2. Steward J A, Adams Jones D, Beer H and John G (1999). Results of a preliminary study to test the Irish Sea proximity hypothesis of Busby et al. Welsh Cancer Intelligence and Surveillance Unit, Cardiff. March 1999.
3. Steward J A, John G (2001). An ecological investigation of the incidence of cancer in Welsh children for the period 1985-1994 in relation to residence near the coastline. J R Statist Soc A (2001) 164, Part 1, 29-43.
ANNEX
Comparison of childhood cancer data held by the Welsh Cancer Intelligence and Surveillance Unit (WCISU) (previously the Welsh Cancer Registry (WCR)), the Office for National Statistics (ONS) and the National Registry of Childhood Tumours (NRCT) held by the Childhood Cancer Research Group (CCRG).
1 Introduction
There are differences between the datasets held by WCISU, ONS, and NRCT. The dataset analysed by Busby et al differs from all of these. In this Annex we summarise the extent of, and reasons for, these discrepancies and, in particular, give the evidence for the belief that the data analysed by Busby et al contained a major error. We have attempted to determine whether the known levels and sources of error in cancer registry data can explain this error or whether there is some entirely different explanation.

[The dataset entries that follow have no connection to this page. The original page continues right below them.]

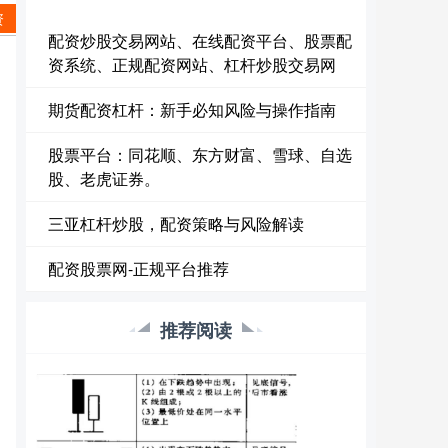
资
配资炒股交易网站、在线配资平台、股票配
资系统、正规配资网站、杠杆炒股交易网
期货配资杠杆：新手必知风险与操作指南
股票平台：同花顺、东方财富、雪球、自选
股、老虎证券。
三亚杠杆炒股，配资策略与风险解读
配资股票网-正规平台推荐
推荐阅读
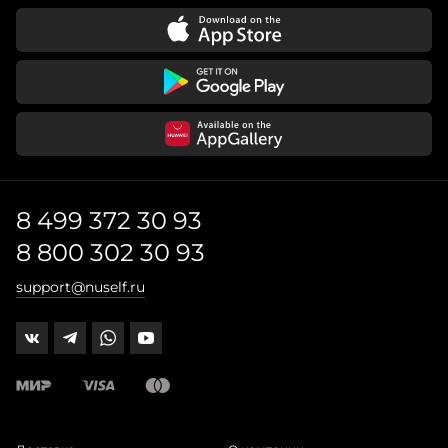
8 499 372 30 93
8 800 302 30 93
support@nuself.ru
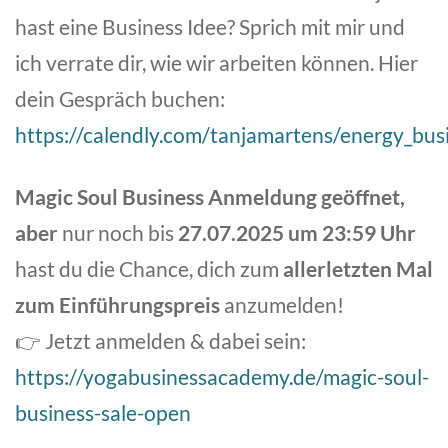
hast eine Business Idee? Sprich mit mir und
ich verrate dir, wie wir arbeiten können. Hier
dein Gespräch buchen:
https://calendly.com/tanjamartens/energy_busi
Magic Soul Business Anmeldung geöffnet,
aber
nur noch bis
27.07.2025 um 23:59 Uhr
hast du die Chance, dich zum
allerletzten Mal
zum Einführungspreis
anzumelden!
👉 Jetzt anmelden & dabei sein:
https://yogabusinessacademy.de/magic-soul-
business-sale-open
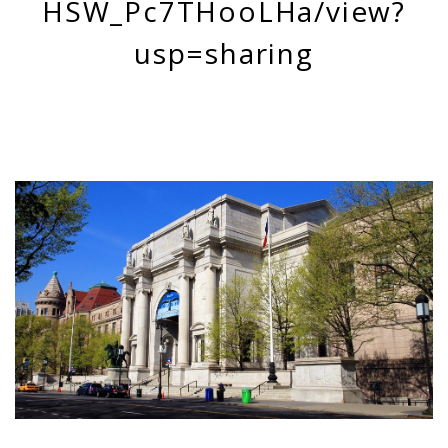
HSW_Pc7THooLHa/view?
usp=sharing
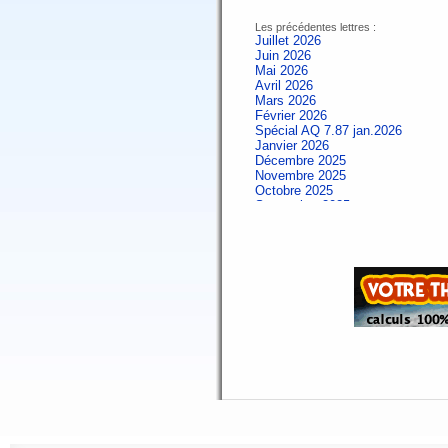
Les précédentes lettres :
Juillet 2026
Juin 2026
Mai 2026
Avril 2026
Mars 2026
Février 2026
Spécial AQ 7.87 jan.2026
Janvier 2026
Décembre 2025
Novembre 2025
Octobre 2025
Septembre 2025
Aout 2025
Juillet 2025
Juin 2025
Mai 2025
Avril 2025
Mars 2025
Février 2025
Spécial AQ 7.84 jan.2025
Janvier 2025
Décembre 2024
Novembre 2024
Octobre 2024
Septembre 2024
Aout 2024
Juillet 2024
Juin 2024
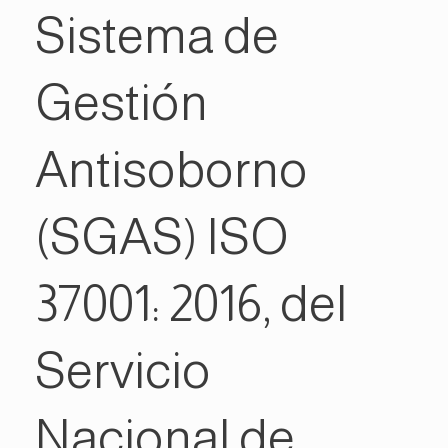
Sistema de
Gestión
Antisoborno
(SGAS) ISO
37001: 2016, del
Servicio
Nacional de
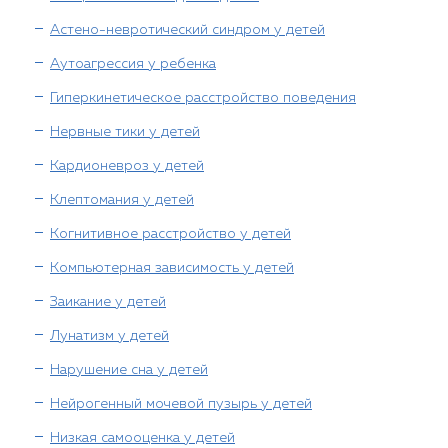
Астено-невротический синдром у детей
Аутоагрессия у ребенка
Гиперкинетическое расстройство поведения
Нервные тики у детей
Кардионевроз у детей
Клептомания у детей
Когнитивное расстройство у детей
Компьютерная зависимость у детей
Заикание у детей
Лунатизм у детей
Нарушение сна у детей
Нейрогенный мочевой пузырь у детей
Низкая самооценка у детей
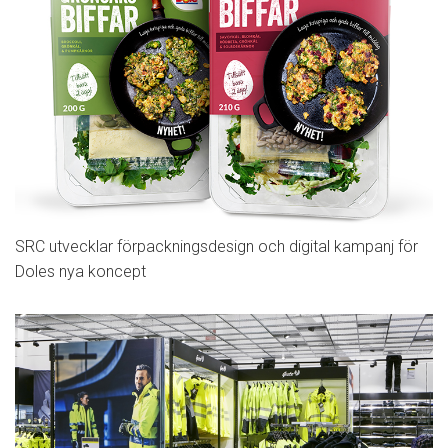
SRC utvecklar förpackningsdesign och digital kampanj för
Doles nya koncept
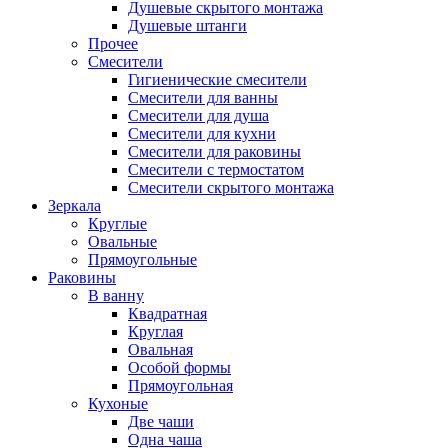
Душевые скрытого монтажа
Душевые штанги
Прочее
Смесители
Гигиенические смесители
Смесители для ванны
Смесители для душа
Смесители для кухни
Смесители для раковины
Смесители с термостатом
Смесители скрытого монтажа
Зеркала
Круглые
Овальные
Прямоугольные
Раковины
В ванну
Квадратная
Круглая
Овальная
Особой формы
Прямоугольная
Кухоные
Две чаши
Одна чаша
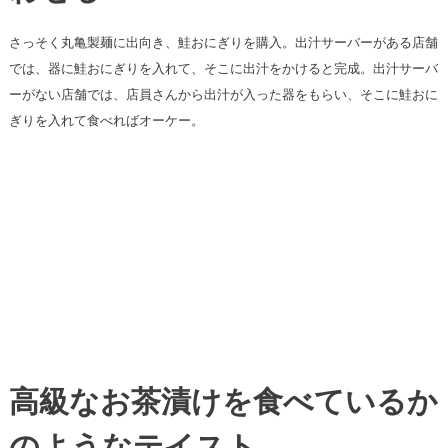
さっそく丸亀製麺に出向き、鮭おにぎりを購入。出汁サーバーがある店舗
では、器に鮭おにぎりを入れて、そこに出汁をかけると完成。出汁サーバ
ーがない店舗では、店員さんから出汁が入った器をもらい、そこに鮭おに
ぎりを入れて食べればオーケー。
高級なお茶漬けを食べているか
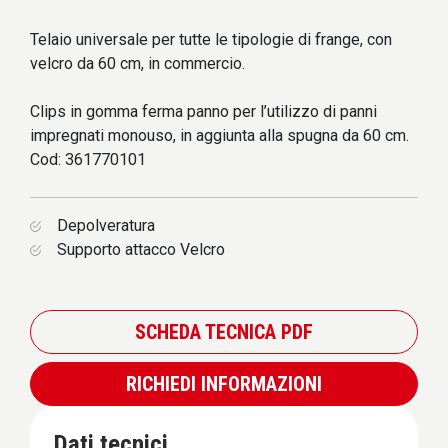
Telaio universale per tutte le tipologie di frange, con
velcro da 60 cm, in commercio.
Clips in gomma ferma panno per l’utilizzo di panni
impregnati monouso, in aggiunta alla spugna da 60 cm.
Cod: 361770101
Depolveratura
Supporto attacco Velcro
SCHEDA TECNICA PDF
RICHIEDI INFORMAZIONI
Dati tecnici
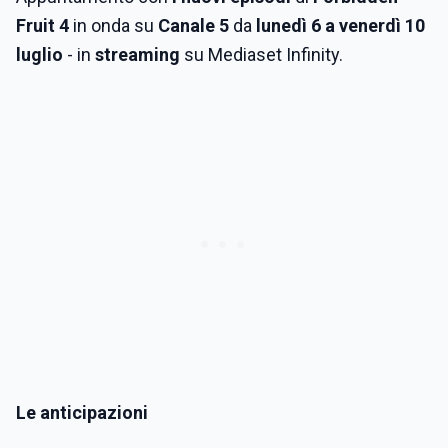
Fruit 4
in onda su
Canale 5
da
lunedì 6 a venerdì 10
luglio
- in
streaming
su Mediaset Infinity.
Le anticipazioni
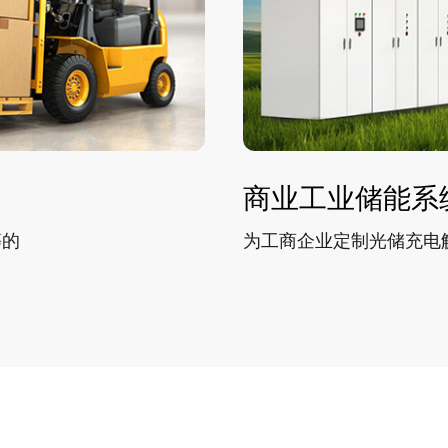
商业工业储能系
等的
为工商企业定制光储充电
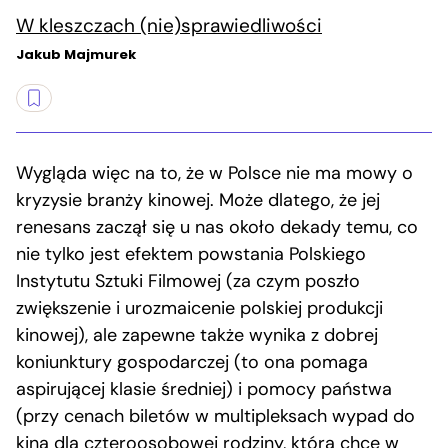
W kleszczach (nie)sprawiedliwości
Jakub Majmurek
Wygląda więc na to, że w Polsce nie ma mowy o
kryzysie branży kinowej. Może dlatego, że jej
renesans zaczął się u nas około dekady temu, co
nie tylko jest efektem powstania Polskiego
Instytutu Sztuki Filmowej (za czym poszło
zwiększenie i urozmaicenie polskiej produkcji
kinowej), ale zapewne także wynika z dobrej
koniunktury gospodarczej (to ona pomaga
aspirującej klasie średniej) i pomocy państwa
(przy cenach biletów w multipleksach wypad do
kina dla czteroosobowej rodziny, która chce w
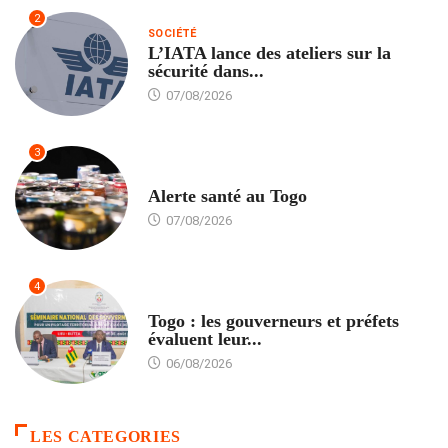
2
SOCIÉTÉ
L’IATA lance des ateliers sur la
sécurité dans...
07/08/2026
3
SANTÉ
Alerte santé au Togo
07/08/2026
4
POLITIQUE
Togo : les gouverneurs et préfets
évaluent leur...
06/08/2026
LES CATEGORIES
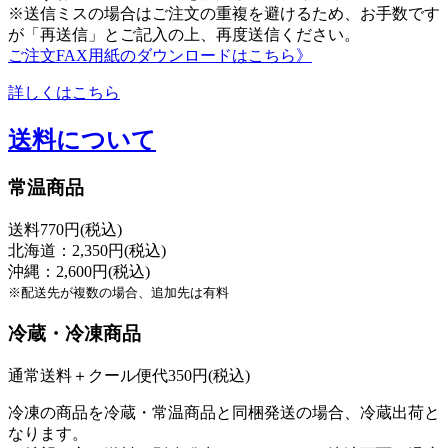
※送信ミスの場合はご注文の重複を避けるため、お手数です
が「再送信」とご記入の上、再度送信ください。
ご注文FAX用紙のダウンロードはこちら》
詳しくはこちら
送料について
常温商品
送料770円(税込)
北海道：2,350円(税込)
沖縄：2,600円(税込)
※配送先が複数の場合、追加先は有料
冷蔵・冷凍商品
通常送料＋クール便代350円(税込)
冷凍の商品を冷蔵・常温商品と同梱発送の場合、冷蔵出荷と
なります。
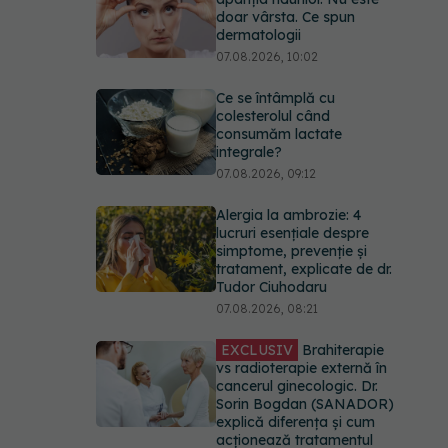
doar vârsta. Ce spun
dermatologii
07.08.2026, 10:02
Ce se întâmplă cu
colesterolul când
consumăm lactate
integrale?
07.08.2026, 09:12
Alergia la ambrozie: 4
lucruri esențiale despre
simptome, prevenție și
tratament, explicate de dr.
Tudor Ciuhodaru
07.08.2026, 08:21
EXCLUSIV
Brahiterapie
vs radioterapie externă în
cancerul ginecologic. Dr.
Sorin Bogdan (SANADOR)
explică diferența și cum
acționează tratamentul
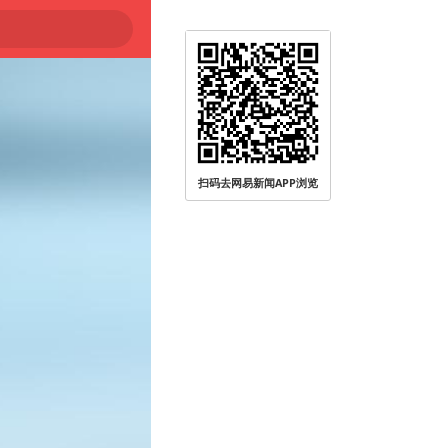
扫码去网易新闻APP浏览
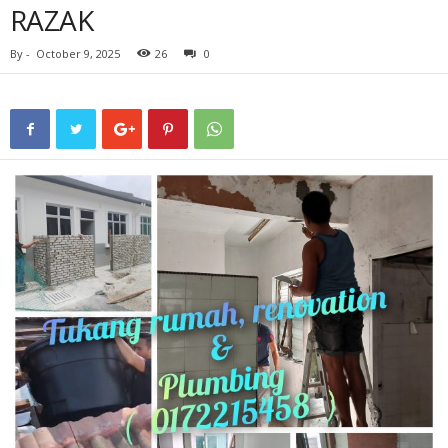
RAZAK
By
-
October 9, 2025
26
0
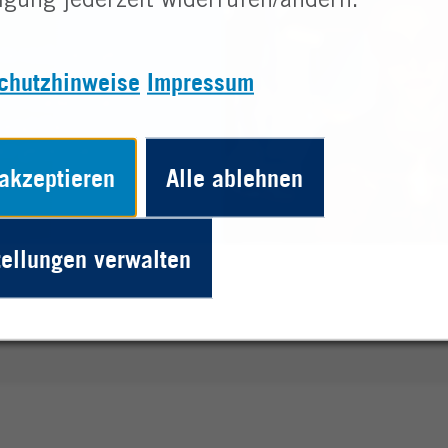
ligung jederzeit widerrufen/ändern.
da noch mehr geht?
chutzhinweise
Impressum
ls nur eine
 ein starkes Team
erig? Dann sieh dir
 wir gemeinsam
 akzeptieren
Alle ablehnen
tellungen verwalten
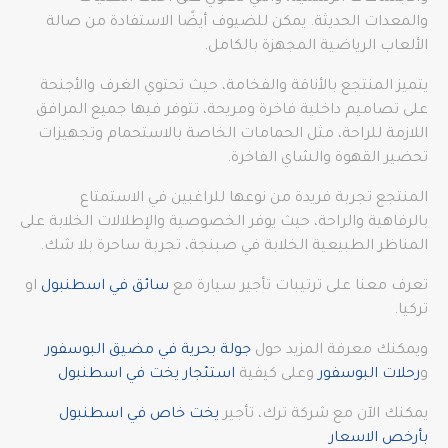
والمعدات الحديثة. يمكن للضيوف أيضًا الاستفادة من صالة
الألعاب الرياضية المجهزة بالكامل.
يتميز المنتجع بالأناقة والفخامة، حيث تحتوي الغرف والأجنحة
على تصاميم داخلية فاخرة ومريحة، تتوفر فيها جميع المرافق
اللازمة للراحة، مثل الحمامات الخاصة بالاستحمام وتجهيزات
تحضير القهوة والشاي الفاخرة.
المنتجع تجربة فريدة من نوعها للراغبين في الاستمتاع
بالرفاهية والراحة، حيث يوفر الخصوصية والإطلالات الخلابة على
المناظر الطبيعية الخلابة في صبنجة، تجربة ساحرة بلا شك.
تعرف معنا على ترتيبات تأجير سيارة مع
سائق في اسطنبول
او
تركيا.
ويمكنك معرفة المزيد حول
جولة بحرية في مضيق البوسفور
و
رحلات البوسفور
وعلى كيفية
استئجار يخت في اسطنبول
يمكنك الآن مع شركة ترك، تأجير
يخت خاص في اسطنبول
بأرخص الاسعار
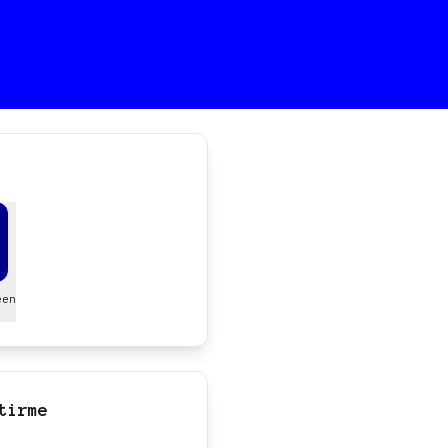
een
tirme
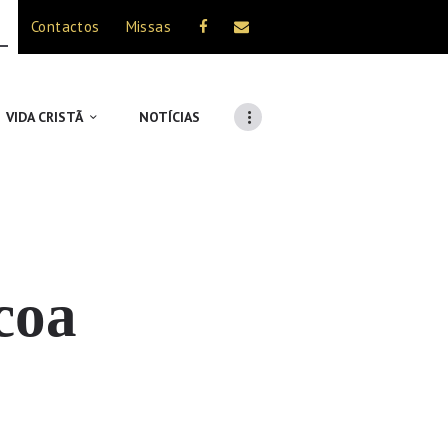
Contactos
Missas
VIDA CRISTÃ
NOTÍCIAS
coa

For this purpose we have examined published tables, unpublished data from ONS, WCISU and NRCT and tables provided by Dr Busby based on the data he received from WCR in 1995. For WCR, WCISU, ONS and NRCT data it has been possible to make detailed comparisons of the different datasets, subject only to constraints imposed by the confidentiality of the data. Unfortunately Dr Busby has not made his complete dataset available to us. The data provided by WCR to Dr Busby consisted of a detailed tabulation of all cases on their file in 1995, and again in 1996, covering the period 1974-89 and subdivided by year of registration, 5-year age-group, sex, diagnostic classification, and small area. Dr Busby has provided two tabulations based on the 1995 version of these data.